The first time Mendez rode through the gate during that initial tour at Camp Cuervo, in Baghdad’s northeast, a rocket-propelled grenade whizzed by his window.
“That’s when it became real, that these guys really want to kill me,” Mendez said. “Every day before we rolled out the gate, I’d think, ‘Is this the day?’ For the whole year, it was like that every single day.”
Later in his tour, Mendez stepped out of his vehicle when a mortar landed, sending six pieces of shrapnel into his leg. He was hospitalized for four months, and then returned to his unit.
Mendez said the tour was so intense that he has blocked parts of it out of his mind.
He then talked about the decreases in violence since the darkest days of the insurgency, and concluded that the war was worth fighting.
“One view is that it really is better,” Mendez said. “The other side is that you’re internally justifying it. You force yourself to look at the good, so it’s justified. I’d like to say I avoided doing that.”
Sgt. William Daniel, of Orlando, Fla., who spent 2011 at Contingency Operating Site Kalsu and 2009 at the renamed Joint Service Station War Eagle in Sadr City, thinks that many servicemembers are rationalizing the war’s worth, without admitting it.
“I think you almost have to, especially if you’re going to stay and re-enlist,” said Daniel, of 2nd Battalion, 5th Cavalry Regiment, 1st Cavalry Division. “Soldiers, they do have to convince themselves. Either they’re struggling with it, or they actually think they’re doing something good.”
Daniel remains proud of how well the Army held together during the war, but he believes that the cost in terms of lives, effort and money wasn’t worth the result.
“I don’t really see any benefit for the United States at all,” Daniel said.
The benefit prior to the invasion was supposed to be the removal of the threat of weapons of mass destruction.
That threat proved empty.
The benefit espoused by political leaders then shifted to the idea that a stable Iraqi ally in the Middle East would serve America’s interests. But when servicemembers were asked what made the war worth it, that rarely came up.

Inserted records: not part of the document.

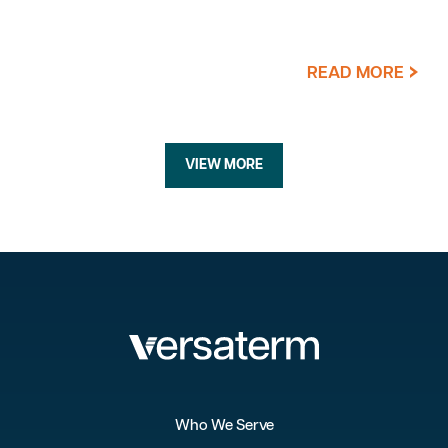
READ MORE
VIEW MORE
Who We Serve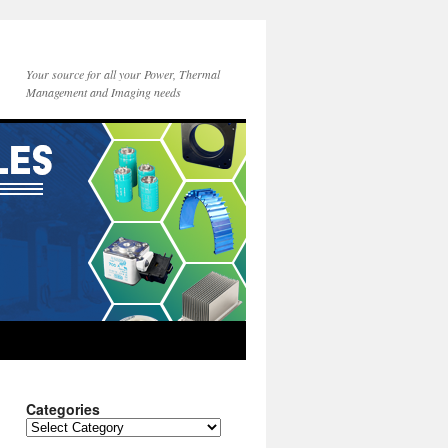
Your source for all your Power, Thermal
Management and Imaging needs
Categories
Categories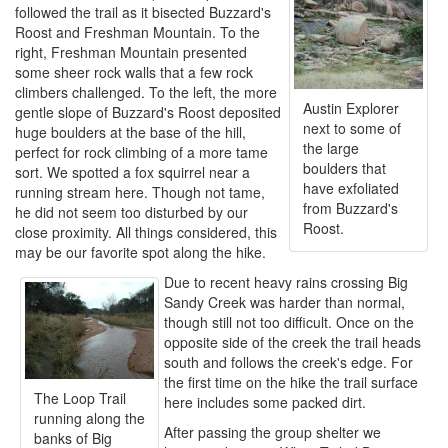
followed the trail as it bisected Buzzard's
Roost and Freshman Mountain. To the
right, Freshman Mountain presented
some sheer rock walls that a few rock
climbers challenged. To the left, the more
Austin Explorer
gentle slope of Buzzard's Roost deposited
next to some of
huge boulders at the base of the hill,
the large
perfect for rock climbing of a more tame
boulders that
sort. We spotted a fox squirrel near a
have exfoliated
running stream here. Though not tame,
from Buzzard's
he did not seem too disturbed by our
Roost.
close proximity. All things considered, this
may be our favorite spot along the hike.
Due to recent heavy rains crossing Big
Sandy Creek was harder than normal,
though still not too difficult. Once on the
opposite side of the creek the trail heads
south and follows the creek's edge. For
the first time on the hike the trail surface
The Loop Trail
here includes some packed dirt.
running along the
After passing the group shelter we
banks of Big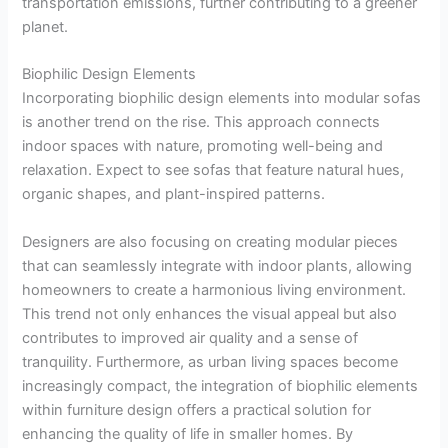
transportation emissions, further contributing to a greener
planet.
Biophilic Design Elements
Incorporating biophilic design elements into modular sofas
is another trend on the rise. This approach connects
indoor spaces with nature, promoting well-being and
relaxation. Expect to see sofas that feature natural hues,
organic shapes, and plant-inspired patterns.
Designers are also focusing on creating modular pieces
that can seamlessly integrate with indoor plants, allowing
homeowners to create a harmonious living environment.
This trend not only enhances the visual appeal but also
contributes to improved air quality and a sense of
tranquility. Furthermore, as urban living spaces become
increasingly compact, the integration of biophilic elements
within furniture design offers a practical solution for
enhancing the quality of life in smaller homes. By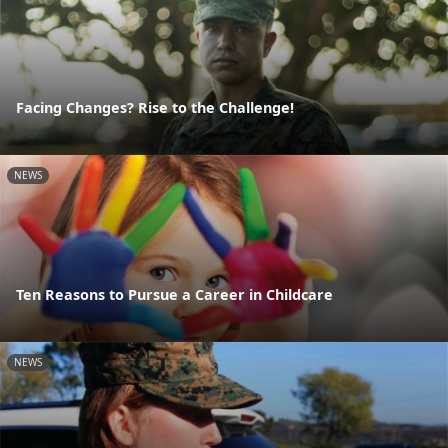
Facing Changes? Rise to the Challenge!
NEWS
Ten Reasons to Pursue a Career in Childcare
NEWS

Giving an oppressed people a shot at a better life was the most common response.
“I’m excited to see what the Iraqis can do, actually,” said Sgt. Michael Ashby, of Columbiana, Ohio, and the 115th Brigade Support Battalion, 1st Cavalry Division. “We’ll see if all the training we actually gave them will pay off, and if they can sustain it. Yes, it’s worth it. It better be.”